Liberals launch prime-time ad blitz to peg back Rudd

The Liberals have moved to peg back Kevin Rudd's runaway lead over Tony Abbott as favoured prime minister, launching a new advertising blitz in print and television, beginning Sunday evening.

The ads highlight the Labor leader's role in a series of high-profile program and policy failures – from the carbon and mining taxes to wastage in the school halls program, and Labor's internal leadership tensions.

Liberal sources, who insist the move is not a panicked response to Mr Rudd's success in catapulting Labor back into contention, described the advertising buy as "substantial".

They said the prime-time offensive had been informed by focus group testing, which found voters were initially happy Mr Rudd had replaced Julia Gillard but that many harboured doubts about his capacity to deliver, and some regarded him as a "fake".

While the mini-campaign will consist of both positive and negative political messaging, insiders said the real "bite" of the campaign would come from reminding voters of Labor's record.

"You don't win elections just on positive advertising, it's a simple fact that tough negative advertising is more effective," one senior Liberal said.
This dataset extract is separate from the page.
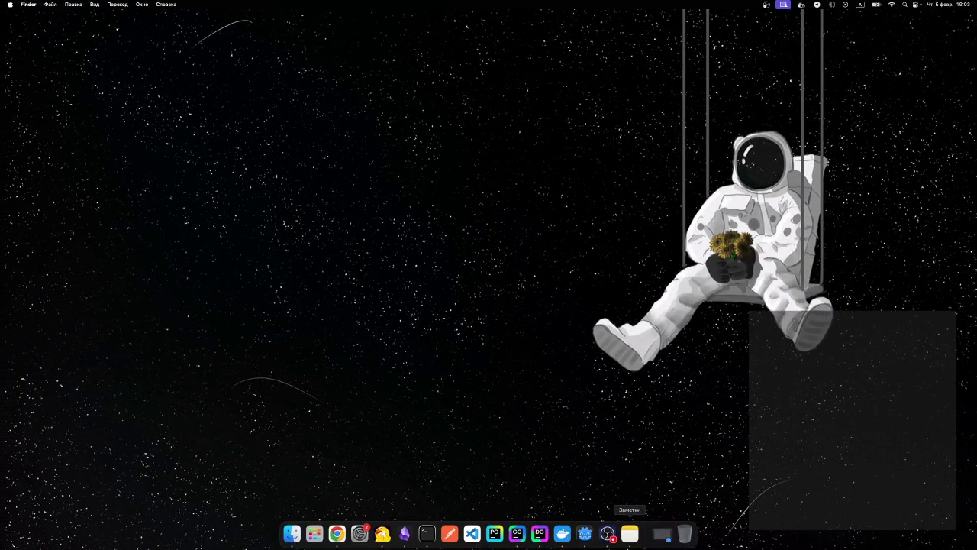
pyautogui.click(666, 534)
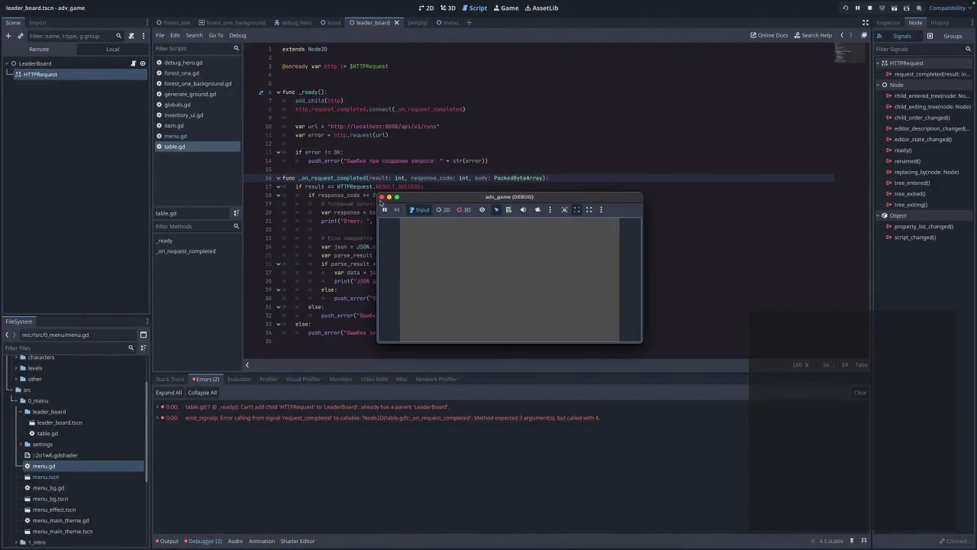
# Delete the add_child(http) line from _ready in table.gd.
pyautogui.click(391, 135)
It is understood the lion's share of the new advertising spend will go to television ads aimed at Mr Rudd's tendency to make big announcements as prime minister up to mid-2010 when his colleagues replaced him with Ms Gillard.

Fairfax Media understands the first anti-Rudd television ad features a picture of the Prime Minister's face with a positive expression, which then sours as the viewer is told of 46,000 irregular maritime arrivals under Labor, the fatal home insulation debacle, long-promised budget surpluses that became deficits, and an overall atmosphere of "chaos and dysfunction".

It concludes with the tagline: "Kevin Rudd is all talk – imagine three more years of Labor failure."

Signs of the opposition's market testing are already evident in comments of frontbenchers from Mr Abbott down.

The morning after Mr Rudd made a generally well-received economic speech to the National Press Club, shadow treasurer Joe Hockey depicted Mr Rudd as a fake, declaring that anyone who knew him personally was aware he was "full of it".

Previous attack ads featuring Mr Rudd's former colleagues complaining about his management style were criticised by some advertising experts as "amateurish and juvenile" and do not appear to have dented Mr Rudd's popularity. The most recent national polls suggest he enjoys a substantial and growing lead over Mr Abbott as preferred prime minister – a factor which has many Liberals worried, while others say it will evaporate once the election campaign begins.